## What the task requires
The data that follows should be copied out exactly.

Stored data entries:
+ + + + +
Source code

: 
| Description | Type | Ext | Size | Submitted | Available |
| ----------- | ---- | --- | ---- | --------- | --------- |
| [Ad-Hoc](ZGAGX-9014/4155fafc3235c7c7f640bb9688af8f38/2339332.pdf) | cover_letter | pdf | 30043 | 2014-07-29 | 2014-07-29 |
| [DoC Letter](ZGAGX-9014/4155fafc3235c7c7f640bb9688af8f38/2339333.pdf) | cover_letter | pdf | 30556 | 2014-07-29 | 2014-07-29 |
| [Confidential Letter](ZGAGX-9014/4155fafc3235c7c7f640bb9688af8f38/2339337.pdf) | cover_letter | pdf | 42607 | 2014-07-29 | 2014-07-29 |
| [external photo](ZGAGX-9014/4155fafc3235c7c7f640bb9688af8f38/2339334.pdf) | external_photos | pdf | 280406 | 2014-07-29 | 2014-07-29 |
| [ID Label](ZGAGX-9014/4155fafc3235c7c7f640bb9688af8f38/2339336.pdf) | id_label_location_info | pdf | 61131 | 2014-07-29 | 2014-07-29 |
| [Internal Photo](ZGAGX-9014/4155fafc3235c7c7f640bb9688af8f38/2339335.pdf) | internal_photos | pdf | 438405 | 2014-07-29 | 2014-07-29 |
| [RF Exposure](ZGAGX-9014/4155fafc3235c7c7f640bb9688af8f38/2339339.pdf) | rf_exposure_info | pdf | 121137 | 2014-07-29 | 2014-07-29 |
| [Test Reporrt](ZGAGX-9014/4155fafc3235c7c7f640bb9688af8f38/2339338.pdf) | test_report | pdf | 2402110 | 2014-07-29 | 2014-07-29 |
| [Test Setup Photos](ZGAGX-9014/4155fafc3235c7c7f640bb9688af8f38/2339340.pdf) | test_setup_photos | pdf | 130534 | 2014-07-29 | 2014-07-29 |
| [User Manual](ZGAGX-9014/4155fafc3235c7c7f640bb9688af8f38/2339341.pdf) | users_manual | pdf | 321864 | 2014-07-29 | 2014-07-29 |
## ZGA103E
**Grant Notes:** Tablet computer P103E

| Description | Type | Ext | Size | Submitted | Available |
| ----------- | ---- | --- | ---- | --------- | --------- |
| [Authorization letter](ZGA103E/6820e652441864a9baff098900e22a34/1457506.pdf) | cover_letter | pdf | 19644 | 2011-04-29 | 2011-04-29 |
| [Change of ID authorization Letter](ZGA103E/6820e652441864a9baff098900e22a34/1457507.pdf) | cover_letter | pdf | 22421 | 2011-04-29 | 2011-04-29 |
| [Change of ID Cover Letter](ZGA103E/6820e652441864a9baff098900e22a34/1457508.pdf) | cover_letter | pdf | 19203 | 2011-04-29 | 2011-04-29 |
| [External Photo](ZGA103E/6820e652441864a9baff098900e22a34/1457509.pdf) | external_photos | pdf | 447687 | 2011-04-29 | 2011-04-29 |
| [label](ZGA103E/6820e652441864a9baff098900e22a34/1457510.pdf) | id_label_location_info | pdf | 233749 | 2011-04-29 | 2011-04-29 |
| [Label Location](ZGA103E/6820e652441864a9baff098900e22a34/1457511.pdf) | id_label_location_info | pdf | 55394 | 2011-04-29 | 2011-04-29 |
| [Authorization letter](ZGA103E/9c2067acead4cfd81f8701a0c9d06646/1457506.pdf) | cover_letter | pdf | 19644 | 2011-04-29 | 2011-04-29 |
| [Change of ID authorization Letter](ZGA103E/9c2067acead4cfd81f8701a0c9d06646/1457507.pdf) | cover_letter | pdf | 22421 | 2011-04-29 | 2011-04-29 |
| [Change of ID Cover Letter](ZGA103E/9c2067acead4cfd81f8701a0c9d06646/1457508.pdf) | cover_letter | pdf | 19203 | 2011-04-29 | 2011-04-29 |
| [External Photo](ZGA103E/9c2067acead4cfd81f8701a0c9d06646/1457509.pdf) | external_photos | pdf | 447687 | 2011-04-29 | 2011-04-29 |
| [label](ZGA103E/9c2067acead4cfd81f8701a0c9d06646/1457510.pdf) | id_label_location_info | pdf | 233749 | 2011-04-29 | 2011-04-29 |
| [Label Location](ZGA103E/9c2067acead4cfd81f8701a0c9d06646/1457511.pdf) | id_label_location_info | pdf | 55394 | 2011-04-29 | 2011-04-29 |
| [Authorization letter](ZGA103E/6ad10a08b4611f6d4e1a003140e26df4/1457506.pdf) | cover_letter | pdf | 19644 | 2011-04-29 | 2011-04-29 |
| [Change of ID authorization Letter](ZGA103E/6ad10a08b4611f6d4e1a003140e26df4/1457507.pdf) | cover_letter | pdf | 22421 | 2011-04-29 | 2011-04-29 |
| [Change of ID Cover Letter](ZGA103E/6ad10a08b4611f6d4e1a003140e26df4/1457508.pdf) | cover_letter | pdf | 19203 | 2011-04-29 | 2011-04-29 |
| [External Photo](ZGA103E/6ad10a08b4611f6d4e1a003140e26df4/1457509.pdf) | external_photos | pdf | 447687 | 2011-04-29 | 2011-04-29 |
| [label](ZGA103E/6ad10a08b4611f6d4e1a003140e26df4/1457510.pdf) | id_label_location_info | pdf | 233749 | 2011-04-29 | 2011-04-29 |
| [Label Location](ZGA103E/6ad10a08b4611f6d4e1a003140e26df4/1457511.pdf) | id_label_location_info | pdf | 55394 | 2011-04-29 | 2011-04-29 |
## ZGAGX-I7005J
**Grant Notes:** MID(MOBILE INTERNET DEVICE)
+ + + + +
## Response
Source code

: 
| Description | Type | Ext | Size | Submitted | Available |
| ----------- | ---- | --- | ---- | --------- | --------- |
| [Ad-Hoc](ZGAGX-9014/4155fafc3235c7c7f640bb9688af8f38/2339332.pdf) | cover_letter | pdf | 30043 | 2014-07-29 | 2014-07-29 |
| [DoC Letter](ZGAGX-9014/4155fafc3235c7c7f640bb9688af8f38/2339333.pdf) | cover_letter | pdf | 30556 | 2014-07-29 | 2014-07-29 |
| [Confidential Letter](ZGAGX-9014/4155fafc3235c7c7f640bb9688af8f38/2339337.pdf) | cover_letter | pdf | 42607 | 2014-07-29 | 2014-07-29 |
| [external photo](ZGAGX-9014/4155fafc3235c7c7f640bb9688af8f38/2339334.pdf) | external_photos | pdf | 280406 | 2014-07-29 | 2014-07-29 |
| [ID Label](ZGAGX-9014/4155fafc3235c7c7f640bb9688af8f38/2339336.pdf) | id_label_location_info | pdf | 61131 | 2014-07-29 | 2014-07-29 |
| [Internal Photo](ZGAGX-9014/4155fafc3235c7c7f640bb9688af8f38/2339335.pdf) | internal_photos | pdf | 438405 | 2014-07-29 | 2014-07-29 |
| [RF Exposure](ZGAGX-9014/4155fafc3235c7c7f640bb9688af8f38/2339339.pdf) | rf_exposure_info | pdf | 121137 | 2014-07-29 | 2014-07-29 |
| [Test Reporrt](ZGAGX-9014/4155fafc3235c7c7f640bb9688af8f38/2339338.pdf) | test_report | pdf | 2402110 | 2014-07-29 | 2014-07-29 |
| [Test Setup Photos](ZGAGX-9014/4155fafc3235c7c7f640bb9688af8f38/2339340.pdf) | test_setup_photos | pdf | 130534 | 2014-07-29 | 2014-07-29 |
| [User Manual](ZGAGX-9014/4155fafc3235c7c7f640bb9688af8f38/2339341.pdf) | users_manual | pdf | 321864 | 2014-07-29 | 2014-07-29 |
## ZGA103E
**Grant Notes:** Tablet computer P103E

| Description | Type | Ext | Size | Submitted | Available |
| ----------- | ---- | --- | ---- | --------- | --------- |
| [Authorization letter](ZGA103E/6820e652441864a9baff098900e22a34/1457506.pdf) | cover_letter | pdf | 19644 | 2011-04-29 | 2011-04-29 |
| [Change of ID authorization Letter](ZGA103E/6820e652441864a9baff098900e22a34/1457507.pdf) | cover_letter | pdf | 22421 | 2011-04-29 | 2011-04-29 |
| [Change of ID Cover Letter](ZGA103E/6820e652441864a9baff098900e22a34/1457508.pdf) | cover_letter | pdf | 19203 | 2011-04-29 | 2011-04-29 |
| [External Photo](ZGA103E/6820e652441864a9baff098900e22a34/1457509.pdf) | external_photos | pdf | 447687 | 2011-04-29 | 2011-04-29 |
| [label](ZGA103E/6820e652441864a9baff098900e22a34/1457510.pdf) | id_label_location_info | pdf | 233749 | 2011-04-29 | 2011-04-29 |
| [Label Location](ZGA103E/6820e652441864a9baff098900e22a34/1457511.pdf) | id_label_location_info | pdf | 55394 | 2011-04-29 | 2011-04-29 |
| [Authorization letter](ZGA103E/9c2067acead4cfd81f8701a0c9d06646/1457506.pdf) | cover_letter | pdf | 19644 | 2011-04-29 | 2011-04-29 |
| [Change of ID authorization Letter](ZGA103E/9c2067acead4cfd81f8701a0c9d06646/1457507.pdf) | cover_letter | pdf | 22421 | 2011-04-29 | 2011-04-29 |
| [Change of ID Cover Letter](ZGA103E/9c2067acead4cfd81f8701a0c9d06646/1457508.pdf) | cover_letter | pdf | 19203 | 2011-04-29 | 2011-04-29 |
| [External Photo](ZGA103E/9c2067acead4cfd81f8701a0c9d06646/1457509.pdf) | external_photos | pdf | 447687 | 2011-04-29 | 2011-04-29 |
| [label](ZGA103E/9c2067acead4cfd81f8701a0c9d06646/1457510.pdf) | id_label_location_info | pdf | 233749 | 2011-04-29 | 2011-04-29 |
| [Label Location](ZGA103E/9c2067acead4cfd81f8701a0c9d06646/1457511.pdf) | id_label_location_info | pdf | 55394 | 2011-04-29 | 2011-04-29 |
| [Authorization letter](ZGA103E/6ad10a08b4611f6d4e1a003140e26df4/1457506.pdf) | cover_letter | pdf | 19644 | 2011-04-29 | 2011-04-29 |
| [Change of ID authorization Letter](ZGA103E/6ad10a08b4611f6d4e1a003140e26df4/1457507.pdf) | cover_letter | pdf | 22421 | 2011-04-29 | 2011-04-29 |
| [Change of ID Cover Letter](ZGA103E/6ad10a08b4611f6d4e1a003140e26df4/1457508.pdf) | cover_letter | pdf | 19203 | 2011-04-29 | 2011-04-29 |
| [External Photo](ZGA103E/6ad10a08b4611f6d4e1a003140e26df4/1457509.pdf) | external_photos | pdf | 447687 | 2011-04-29 | 2011-04-29 |
| [label](ZGA103E/6ad10a08b4611f6d4e1a003140e26df4/1457510.pdf) | id_label_location_info | pdf | 233749 | 2011-04-29 | 2011-04-29 |
| [Label Location](ZGA103E/6ad10a08b4611f6d4e1a003140e26df4/1457511.pdf) | id_label_location_info | pdf | 55394 | 2011-04-29 | 2011-04-29 |
## ZGAGX-I7005J
**Grant Notes:** MID(MOBILE INTERNET DEVICE)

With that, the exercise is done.